The Gravity Of The Decision
Managed carefully, debt can be a useful tool within a financial plan. But it’s a slippery slope between healthy debt and runaway debt. And once it gets a little out of control, things can spiral quickly.
More than half of people say debt is having a substantial or moderate impact on their ability to reach financial security, according to Northwestern Mutual’s 2022 Planning & Progress Study. And debt is causing people to hit pause on life’s milestones, like saving for retirement, buying a home, getting married and having children.
For many clients, debt can snowball. Once people establish in their mind its “ok” to have debt (especially consumer debt – think credit cards), it makes it easier to take on more and more moving forward. This can create a situation where a client’s first instinct is to borrow for what they need. This can be a particularly precarious mindset to carry into retirement because there are no loans for that.

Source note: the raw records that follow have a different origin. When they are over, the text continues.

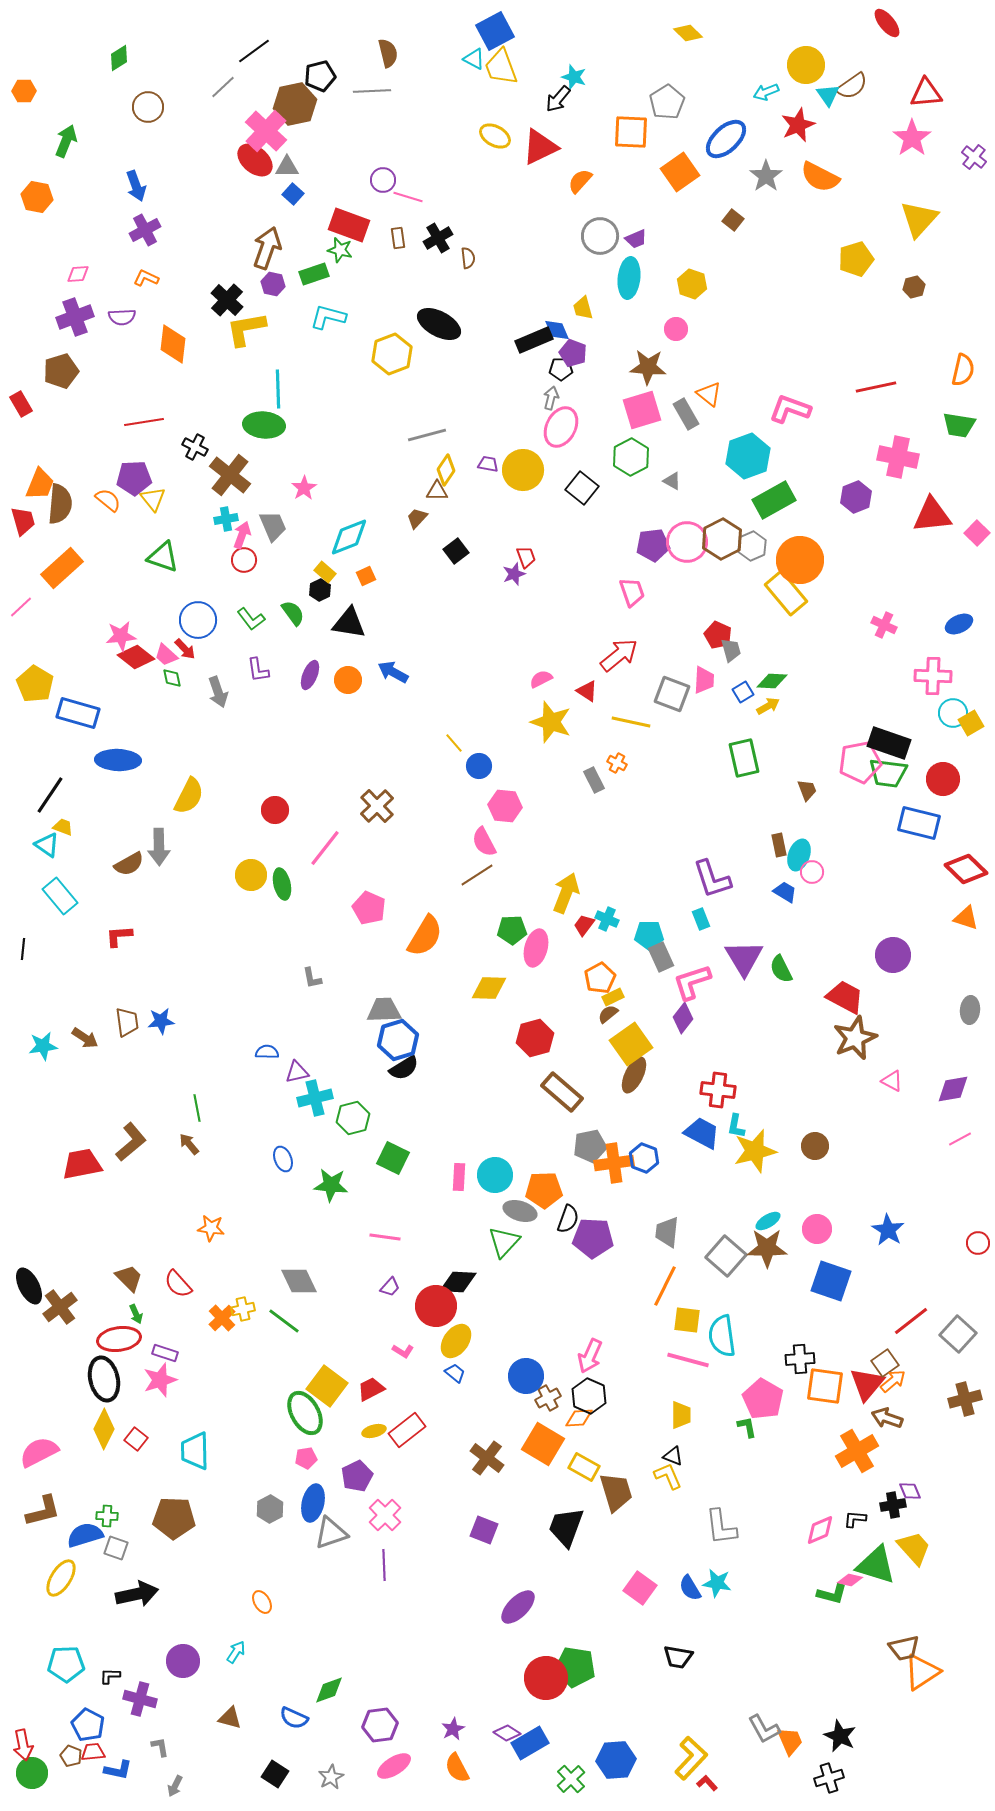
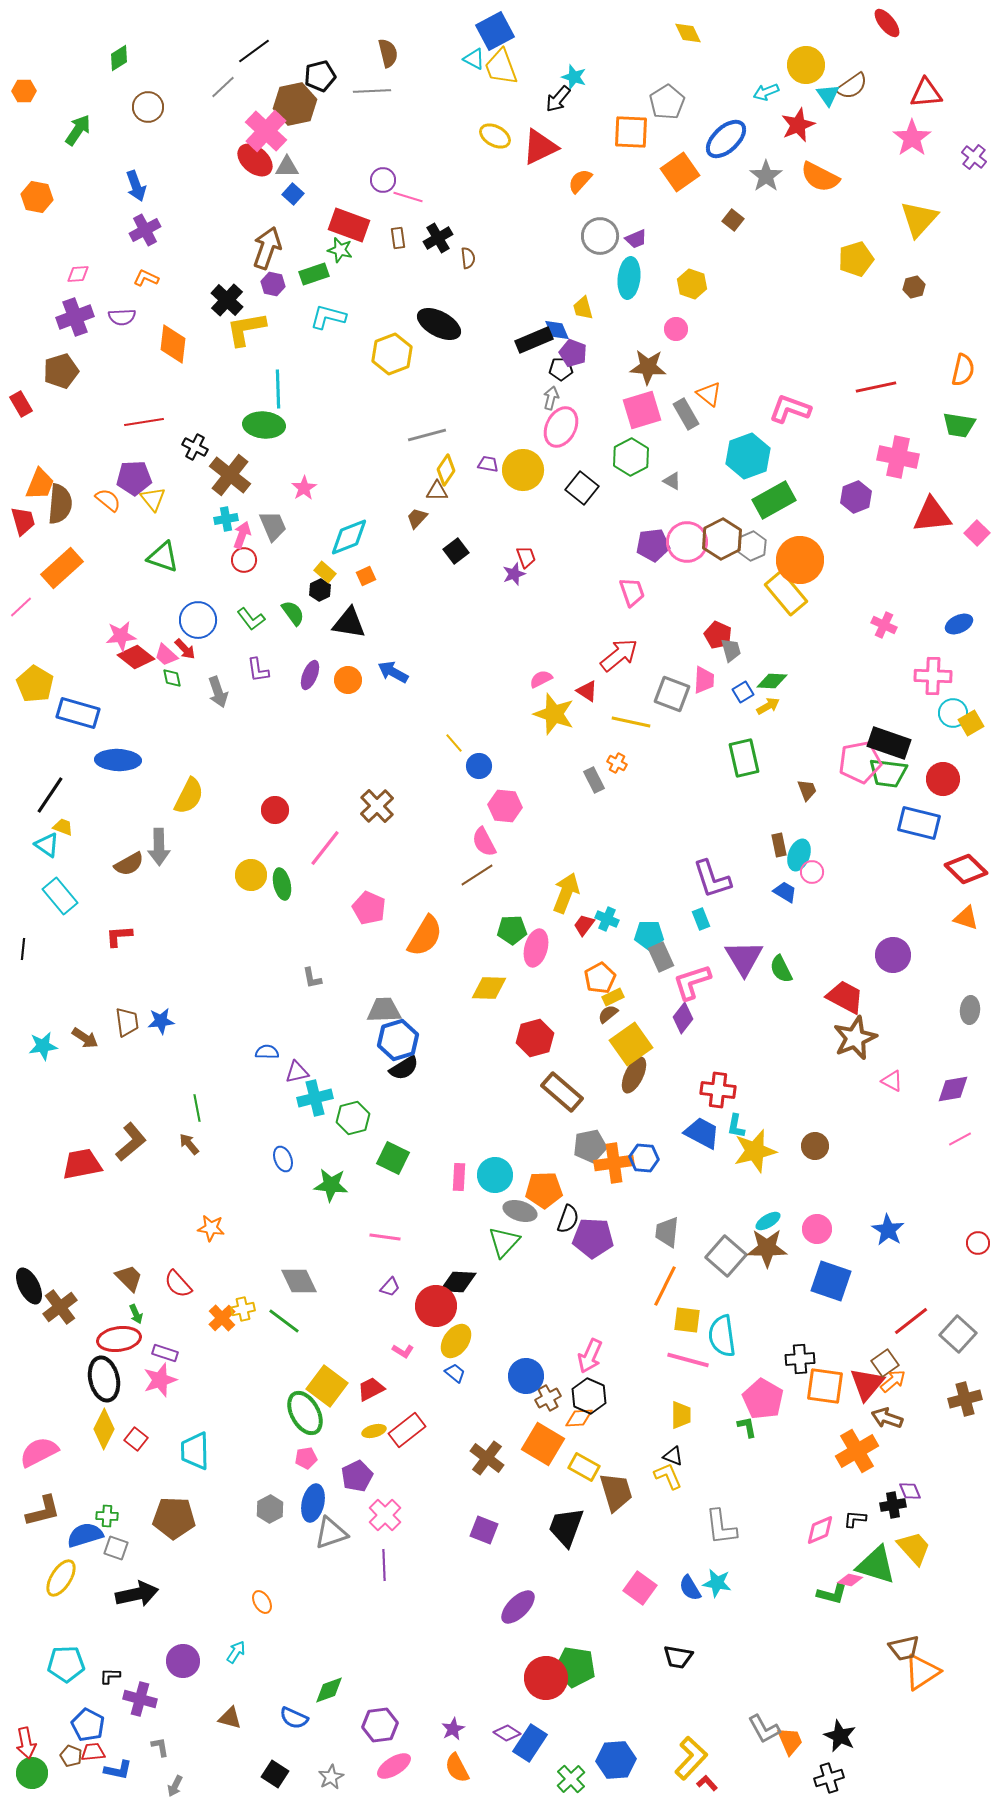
yellow diamond at (688, 33): rotated 20 degrees clockwise
green arrow at (66, 141): moved 12 px right, 11 px up; rotated 12 degrees clockwise
yellow star at (551, 722): moved 3 px right, 8 px up
blue hexagon at (644, 1158): rotated 16 degrees counterclockwise
blue rectangle at (530, 1743): rotated 27 degrees counterclockwise
red arrow at (23, 1745): moved 3 px right, 2 px up
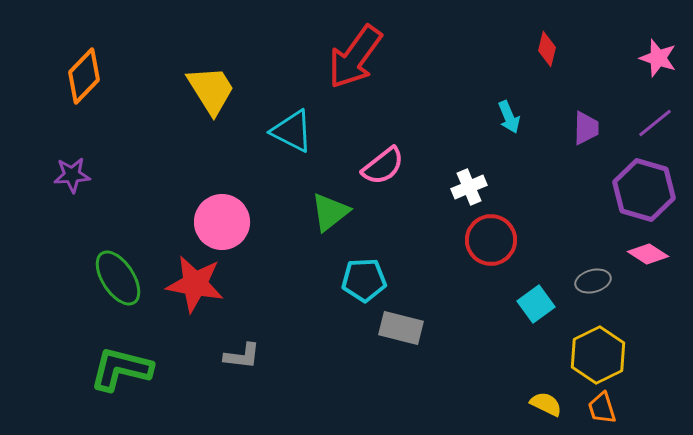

Northwestern Mutual’s 2022 Planning & Progress Study reveals the average American plans to work until age 64, up from 62.6 last year. And more than four in ten people surveyed said they do not expect to be financially ready for retirement when the time comes.
The road to financial security in retirement is a long one. Make sure your clients understand that relying on debt too easily can make that road much longer.
Explore Other Options
More often than not, clients turn to debt when there are better options available.

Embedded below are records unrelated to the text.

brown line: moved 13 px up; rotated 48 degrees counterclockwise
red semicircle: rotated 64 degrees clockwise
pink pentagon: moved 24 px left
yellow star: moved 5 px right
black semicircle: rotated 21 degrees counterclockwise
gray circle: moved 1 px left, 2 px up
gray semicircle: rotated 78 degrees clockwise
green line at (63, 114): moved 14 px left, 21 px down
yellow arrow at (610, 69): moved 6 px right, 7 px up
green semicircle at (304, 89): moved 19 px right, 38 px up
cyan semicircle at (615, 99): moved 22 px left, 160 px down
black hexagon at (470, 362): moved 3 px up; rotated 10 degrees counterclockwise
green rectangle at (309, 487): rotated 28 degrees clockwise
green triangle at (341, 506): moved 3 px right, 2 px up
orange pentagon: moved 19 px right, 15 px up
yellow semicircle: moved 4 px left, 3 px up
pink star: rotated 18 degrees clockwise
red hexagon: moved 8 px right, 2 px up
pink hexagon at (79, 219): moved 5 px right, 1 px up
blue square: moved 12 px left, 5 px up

As a starting point, it’s good to work with your clients so they have a strong sense of how much debt they can realistically take on.

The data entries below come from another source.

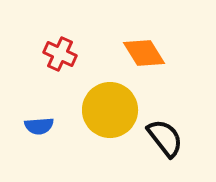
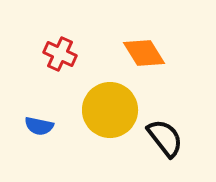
blue semicircle: rotated 16 degrees clockwise
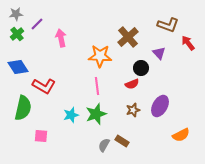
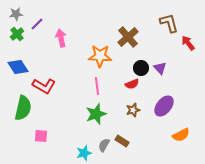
brown L-shape: moved 1 px right, 2 px up; rotated 125 degrees counterclockwise
purple triangle: moved 1 px right, 15 px down
purple ellipse: moved 4 px right; rotated 10 degrees clockwise
cyan star: moved 13 px right, 38 px down
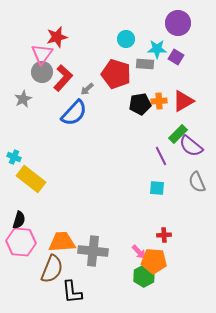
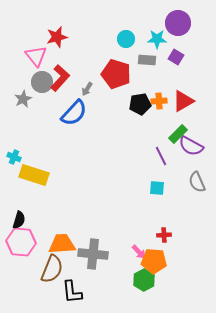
cyan star: moved 10 px up
pink triangle: moved 6 px left, 2 px down; rotated 15 degrees counterclockwise
gray rectangle: moved 2 px right, 4 px up
gray circle: moved 10 px down
red L-shape: moved 3 px left
gray arrow: rotated 16 degrees counterclockwise
purple semicircle: rotated 10 degrees counterclockwise
yellow rectangle: moved 3 px right, 4 px up; rotated 20 degrees counterclockwise
orange trapezoid: moved 2 px down
gray cross: moved 3 px down
green hexagon: moved 4 px down
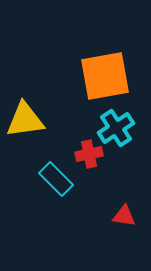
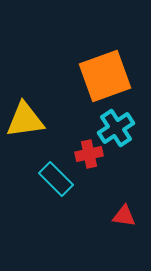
orange square: rotated 10 degrees counterclockwise
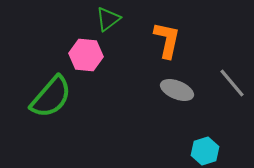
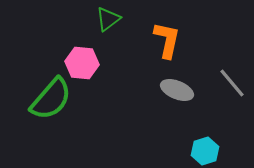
pink hexagon: moved 4 px left, 8 px down
green semicircle: moved 2 px down
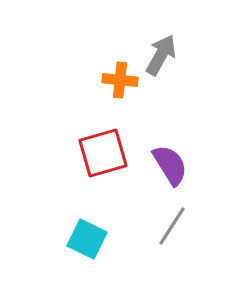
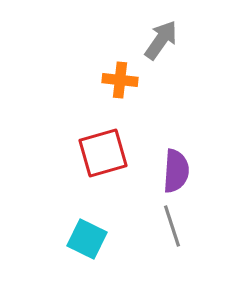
gray arrow: moved 15 px up; rotated 6 degrees clockwise
purple semicircle: moved 6 px right, 6 px down; rotated 36 degrees clockwise
gray line: rotated 51 degrees counterclockwise
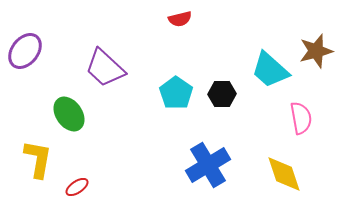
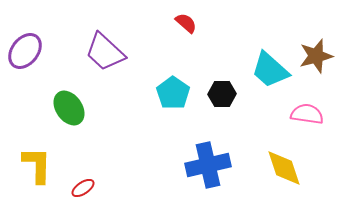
red semicircle: moved 6 px right, 4 px down; rotated 125 degrees counterclockwise
brown star: moved 5 px down
purple trapezoid: moved 16 px up
cyan pentagon: moved 3 px left
green ellipse: moved 6 px up
pink semicircle: moved 6 px right, 4 px up; rotated 72 degrees counterclockwise
yellow L-shape: moved 1 px left, 6 px down; rotated 9 degrees counterclockwise
blue cross: rotated 18 degrees clockwise
yellow diamond: moved 6 px up
red ellipse: moved 6 px right, 1 px down
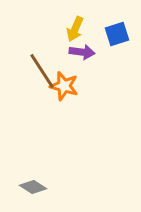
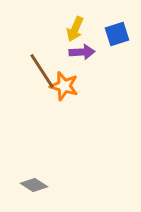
purple arrow: rotated 10 degrees counterclockwise
gray diamond: moved 1 px right, 2 px up
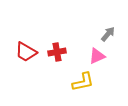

A good rule of thumb is to ensure no more than 36% of gross income goes towards clients’ total debt load, which includes mortgage, auto, credit card, etc. People generally don’t like downgrading their lifestyle, which can create problems if they are considering taking on more debt to keep up with inflation, financial pressure or anxiety. If a client’s debt load is already above that level, it will take more conversations and involved planning.
- Are there assets not creating much value that can be liquidated? Maybe they have an extra vehicle that could be sold to give them more financial breathing room.
- Look through the client’s budget to see where cuts can be made. Cutting an expensive monthly subscription that’s not being used might help.
- Consider repositioning of debt. If the client has enough equity in their home or life insurance policy, a Home Equity Line of Credit or a Policy Loan could be a smart place to borrow money from to pay off high interest debt.
We have seen clients come in with significant assets but also significant consumer debt. At a certain point, the compound interest on the credit cards, time shares, or “big kid toys” can start to erode years of good decisions. The sooner clients seek help, the better position they’ll be in to reach a comfortable retirement.
A financial advisor can help you pay down debt while enjoying life in the present.